店中的客人听到司徒朗故意抬高的声音,不由得心中大骇,莫不是真的是太子驾临?他们可是都没有行礼啊!店中的老板更是害怕,只是看了这两人的装扮,心中又是狐疑,这三个人不会一伙儿的来骗吃骗喝的吧?
颜疏桐知道,司徒朗这么一搅合,他们也不能再此地安静得用饭了,她心中极为厌恶此人,但是,她毕竟是太子妃,应当有太子妃应当有的端庄,并没有接话,只是等着司徒宇来解决此事。
司徒宇本是心情大好,心中充满了甜蜜和幸福,可是,这所有的美好气氛都被司徒朗给破坏了,他自然十分不悦,面容明显冷了下来。
司徒朗见司徒宇冷了面容,倏然有种恐惧感,但是很快,也消失不见了,他迎上前去,抱歉得说道:“哎呀,原来皇兄和皇嫂是来体验民间生活了,都怪皇弟我没有眼色,打扰二位了。”
司徒宇心中不爽快,可是,他并不屑同司徒朗计较,于是很有礼貌得道:“原来三皇弟也喜欢在这家店里买点心啊,真是碰巧了!”

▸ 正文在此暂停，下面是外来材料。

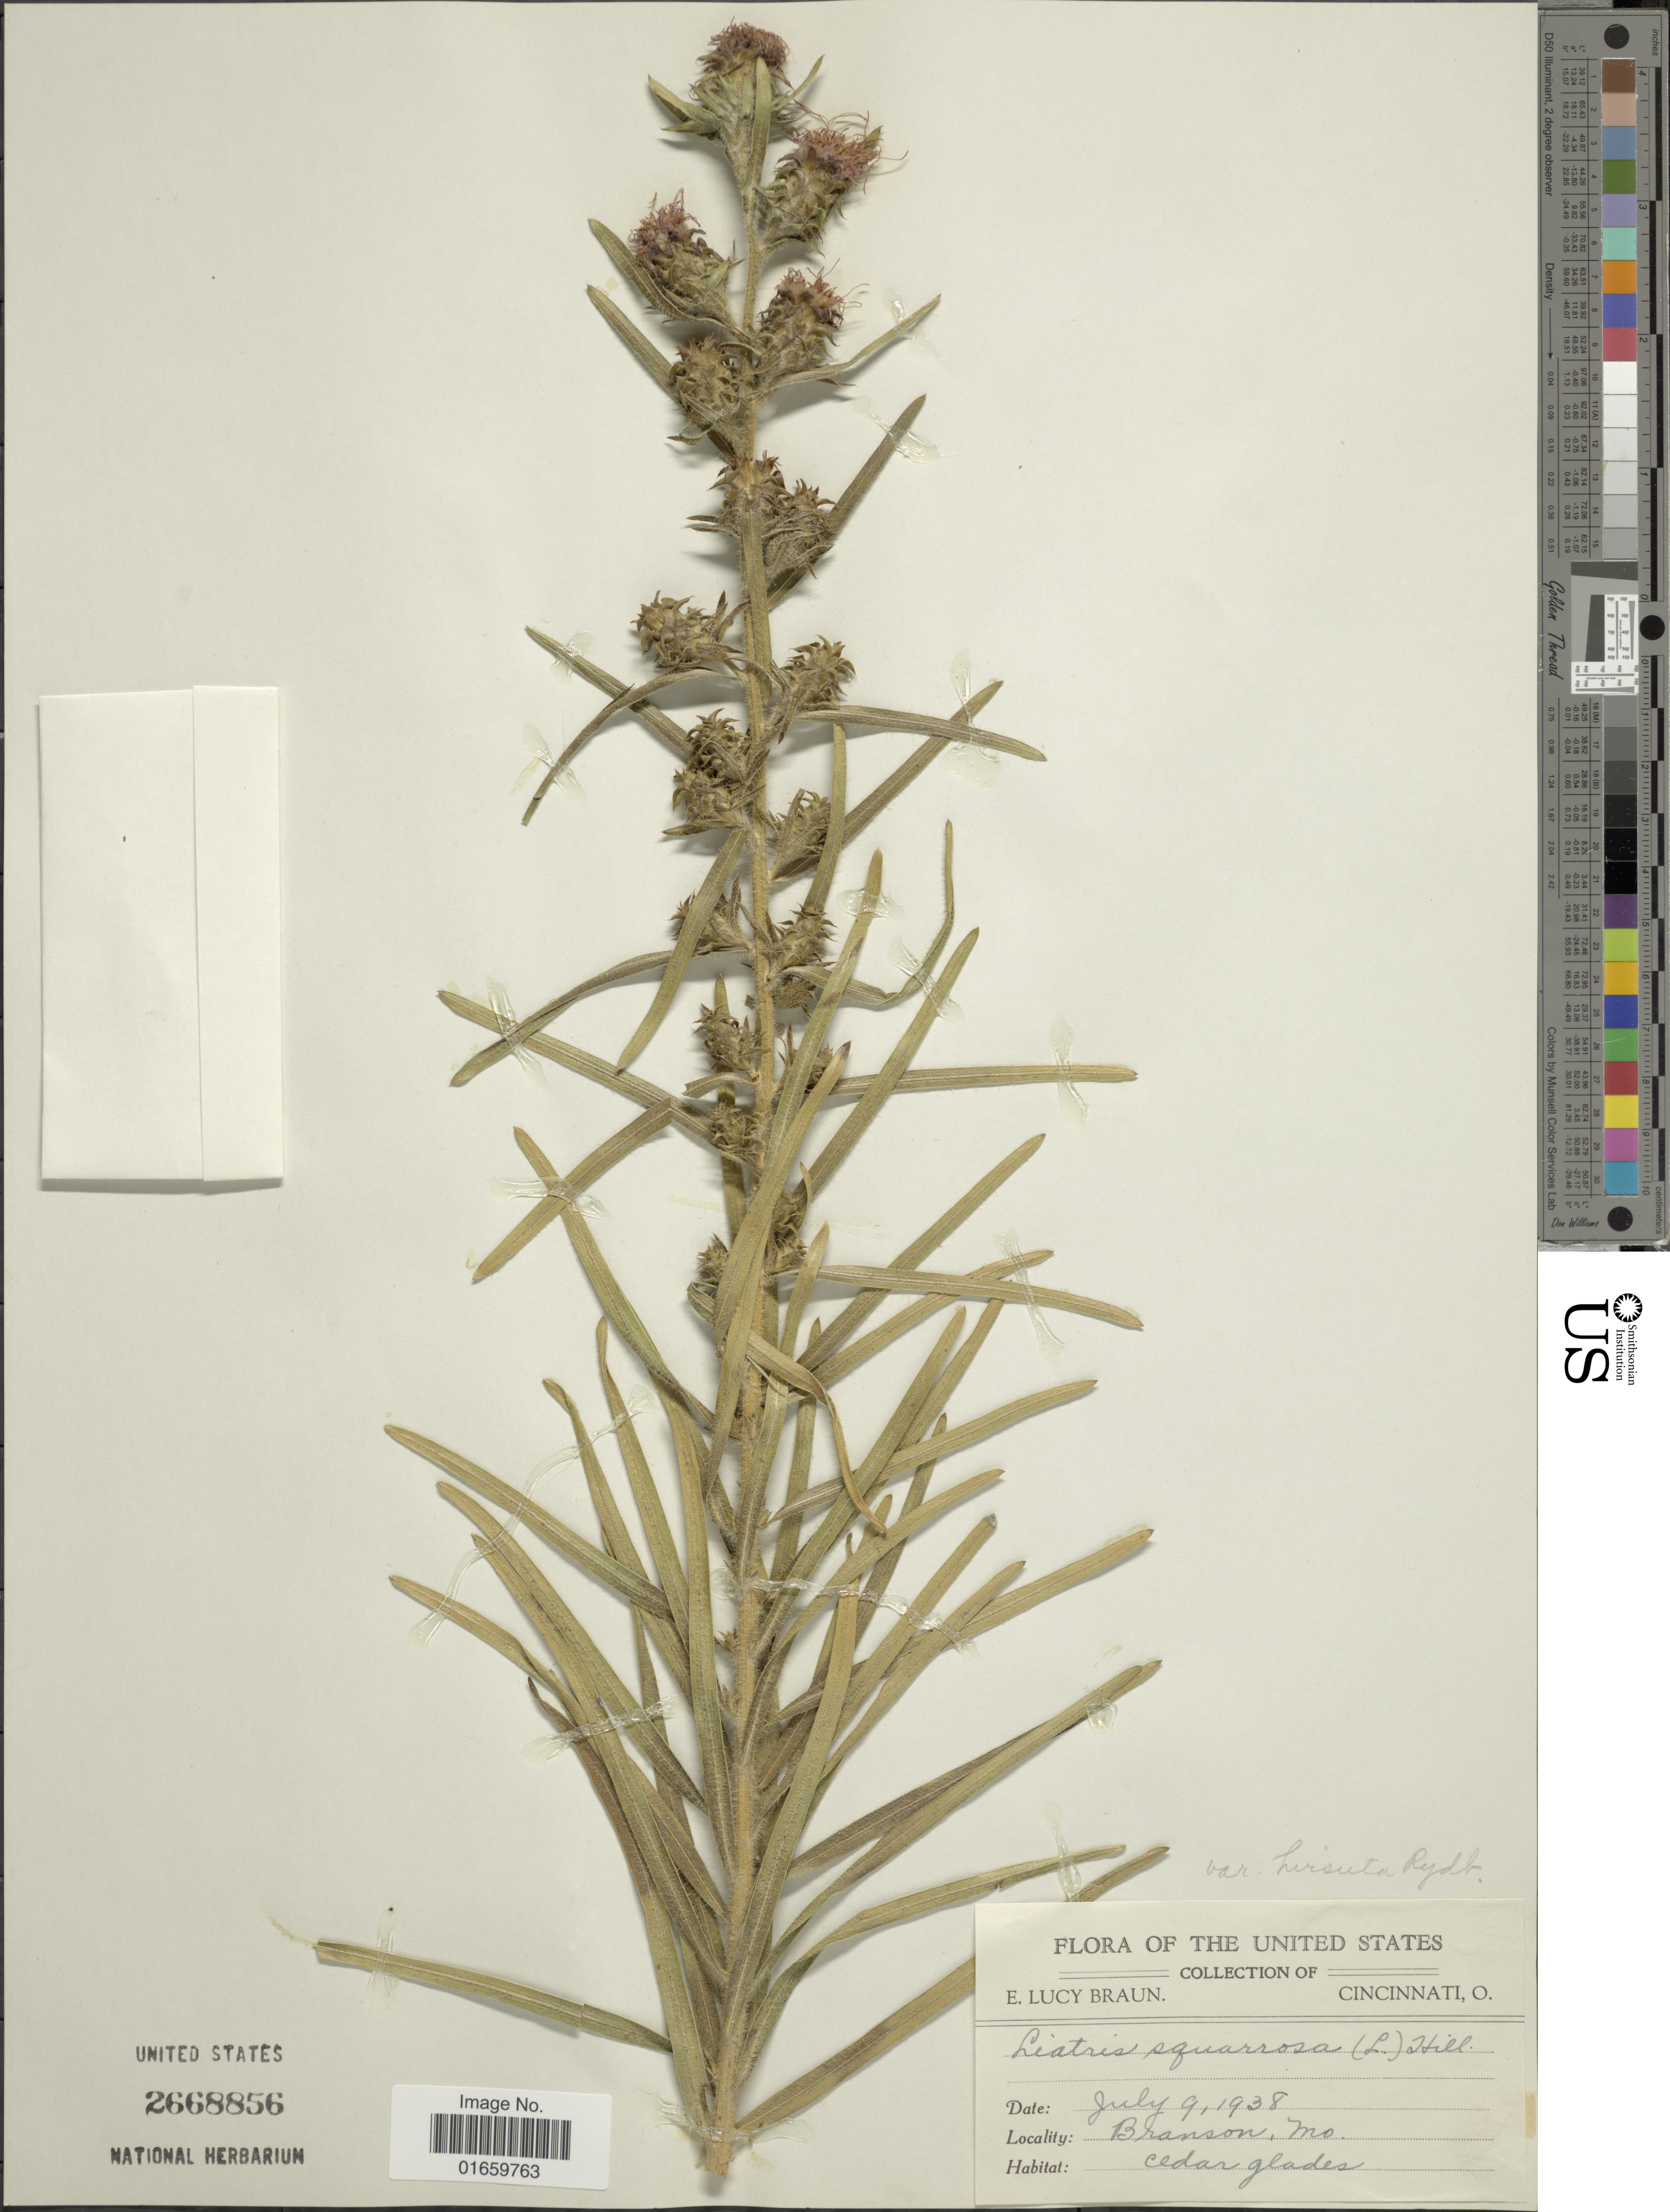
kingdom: Plantae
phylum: Tracheophyta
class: Magnoliopsida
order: Asterales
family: Asteraceae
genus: Liatris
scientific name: Liatris squarrosa var. hirsuta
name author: Rydb.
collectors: E. L. Braun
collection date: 1938-07-09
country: United States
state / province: Missouri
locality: Branson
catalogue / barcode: US 2668856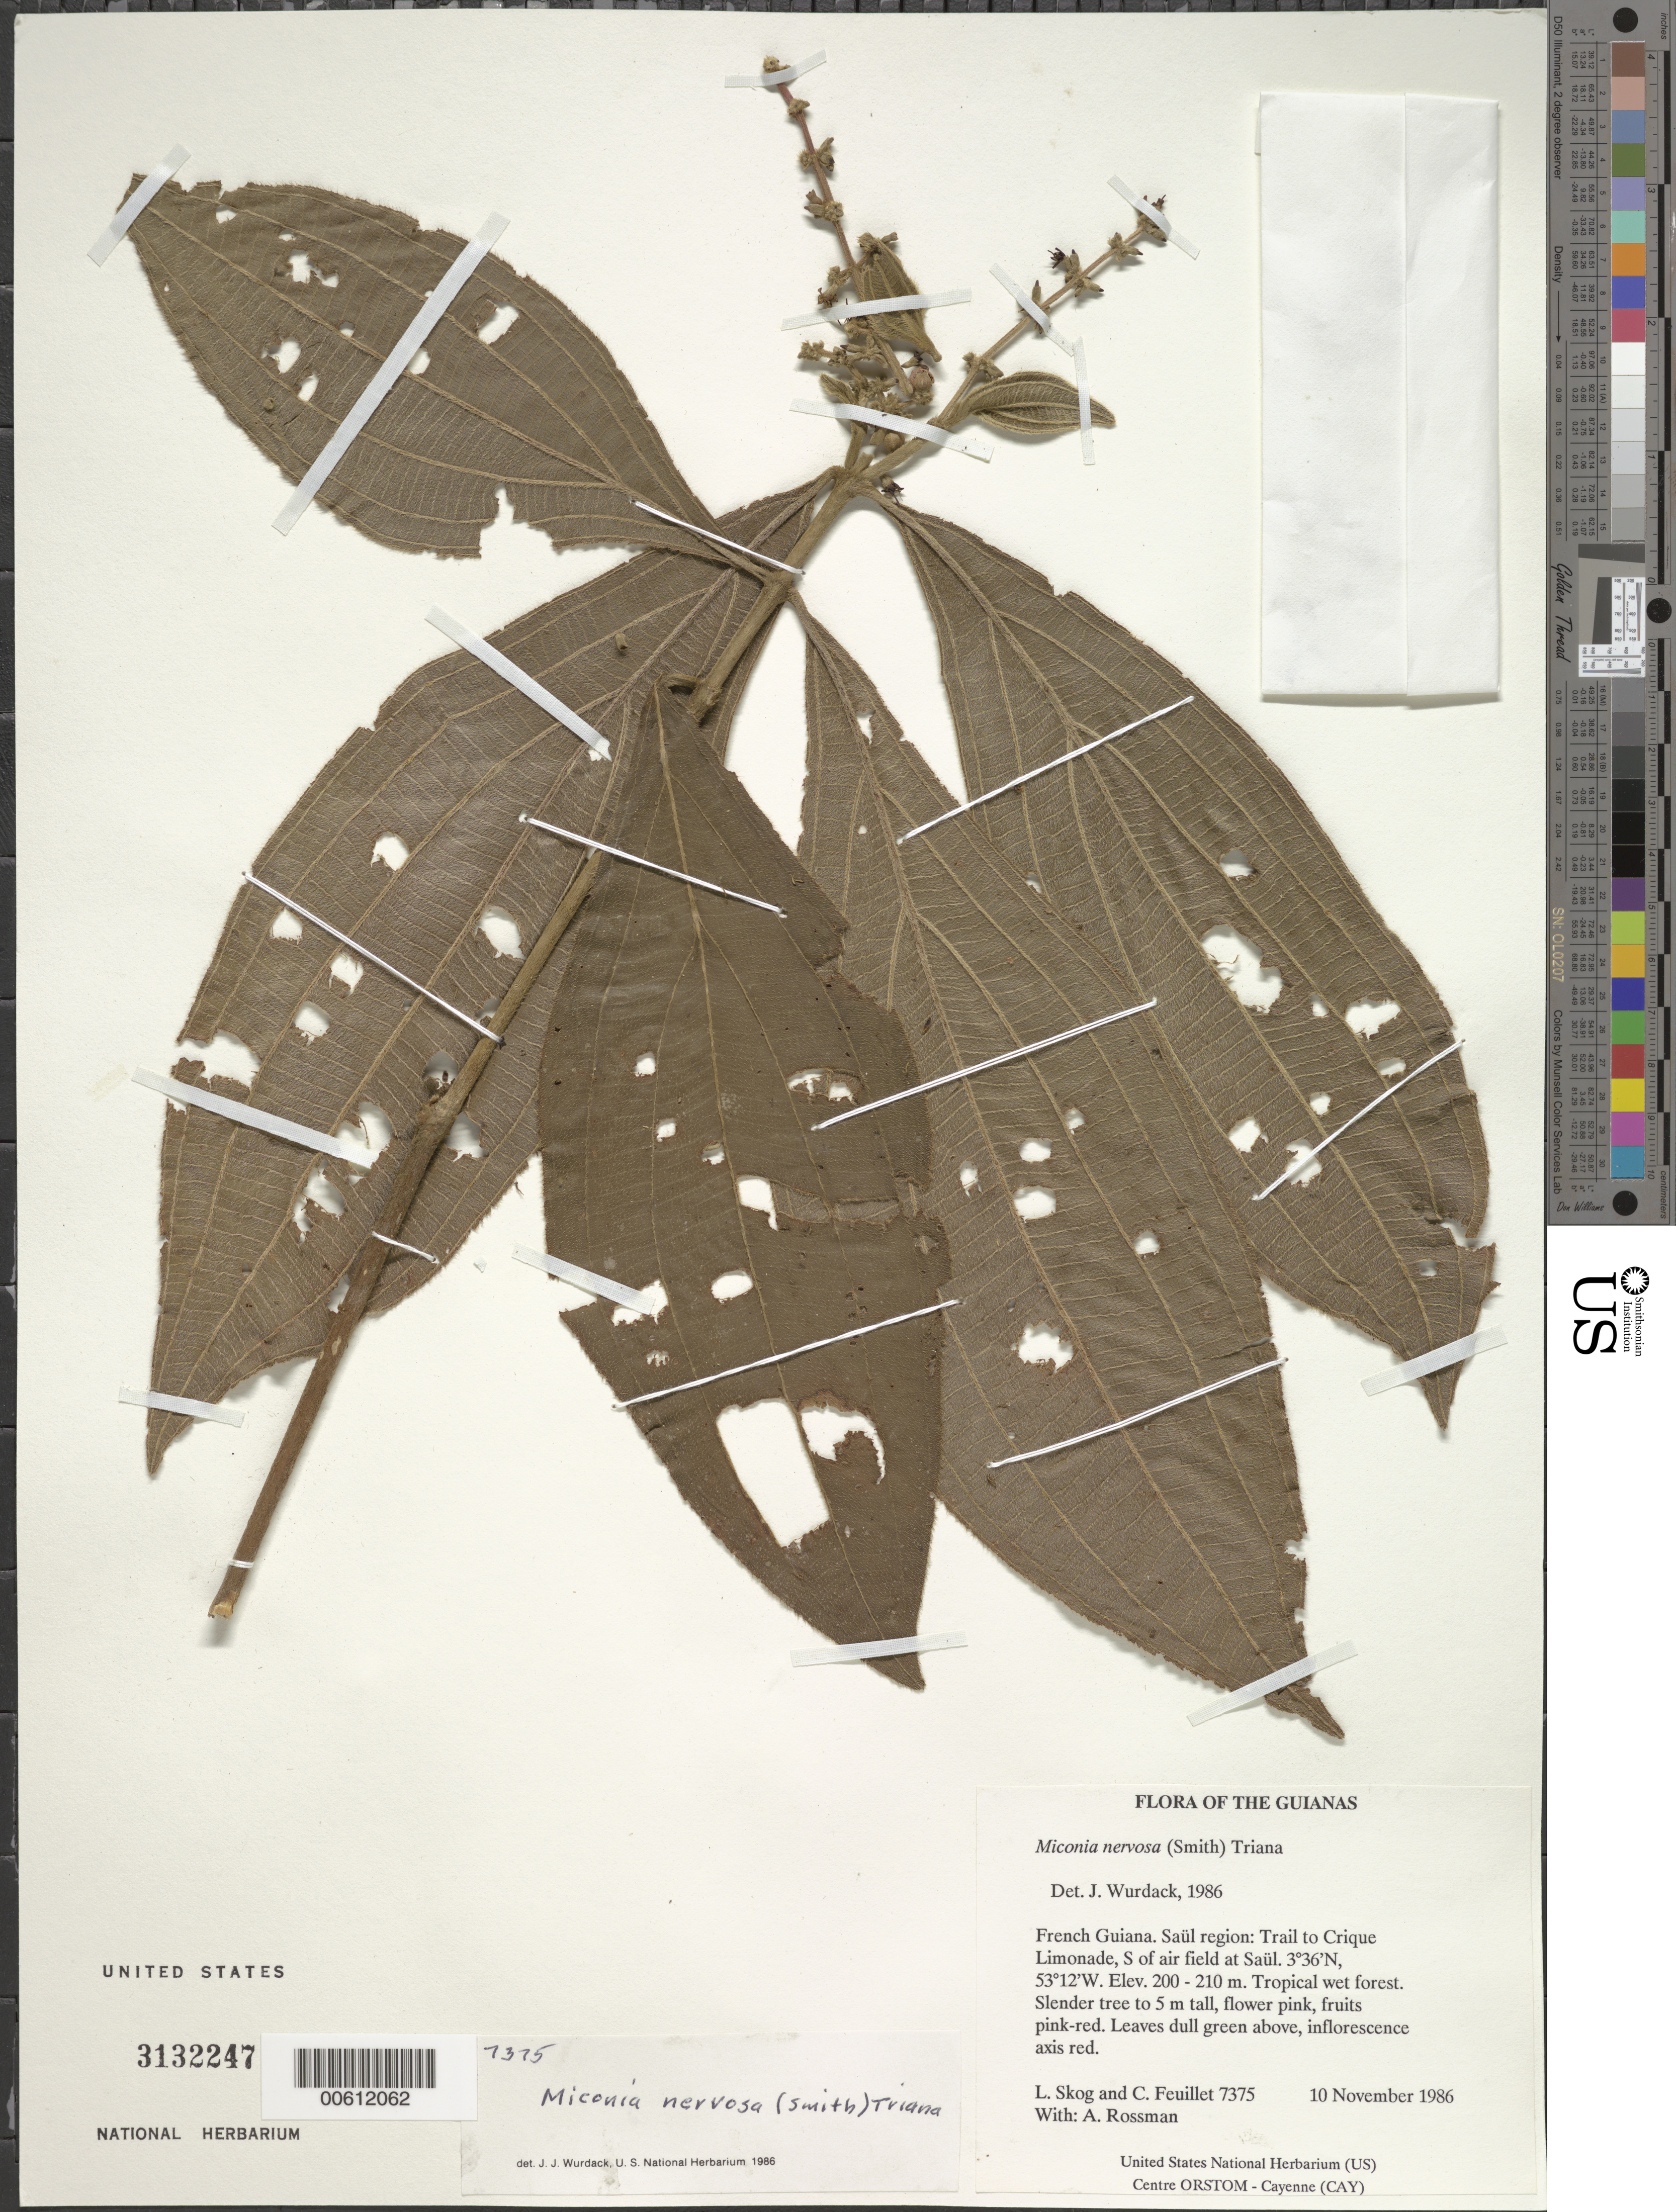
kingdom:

他说完,又转头对老板说道:“将我们方才要的东西都包好吧。”
然而,那店家听了却是狐疑得打量着这三人,却不挪动脚步。
颜疏桐一见店家的表情,便知道他是何意,便从荷包中挑出一锭银子,极为柔和的笑道:“这是付给您的银钱。”
那店家显然没有想到颜疏桐出手这么阔绰,这一锭银子够买一个月的糕点了,于是真是有几分相信,眼前这三位就是皇家的人了。
“你们真是太子,太子妃么?”店家有些恐惧得问道,方才他的举动根本就是对他们的不敬啊!
店中的客人闻言,皆大骇,也不用点心了,都朝着这边看,有的人甚至是已经想要来跪拜了。
颜疏桐却是笑得极为温和,声音如暖风般,道:“我们三人不过是永和帮的戏子,他们两位不过是对台词罢了,我们并不是真的太子,和太子妃。”
若是让这些人知道他们是皇室中人,岂不是炸开了锅,以后还怎么出门呢?
那店家闻言有些心有余悸,也有些恼怒,扫了一眼司徒朗和司徒宇,那眼神就是像是看着两个疯子一般。
而店中的人也在此时转过了头,不再注意这边,也有的不禁唏嘘,说道:“这皇室中人皆是锦衣玉食,怎么会穿这样的粗陋的衣裳呢?不是自己给自己找罪受么?”
“皇嫂这招倒是很妙。”司徒朗笑望着颜疏桐,见她一身粗鄙的打扮,心中就极为不舒服。
颜疏桐却道:“三皇弟不要入戏太深才好啊!”
司徒宇倒是很诧异,颜疏桐竟将他们说成了唱戏的戏子,倒是有趣,这样一来他们下次出门也无须太过打扮了。
这个时候,店家已经包好了点心,交给司徒宇,道:“本店可不是你们排练戏文的地方,还是请三位以后另选佳处吧!”
vip149遭了霉运
店家已经这么说了,他们不能在此地久留了,而经过这件事情,司徒宇同颜疏桐本想晚上放灯的的计划已经泡汤了。
司徒朗并没有乘坐车架,身边只有几个侍从跟随,见司徒宇和颜疏桐走出了店门,他便也跟着出去了。
“哎呀,都是皇弟我的不是了,扫了皇兄和皇嫂的雅兴了。”司徒朗紧紧跟上两人的脚步,面上是一脸的微笑,心中却是恨极了,他真是不明白,颜疏桐为何选择了司徒宇而不是他,仅仅是因为司徒宇是嫡出,是太子么?可是,她可知道,司徒宇根本就不是凤翎国的太子,他是雪颜国的皇子墨寒!
司徒宇和颜疏桐不理这个人,就当没有听见这个人说话,这满大街的人,他们若是应了,就要炸开锅了!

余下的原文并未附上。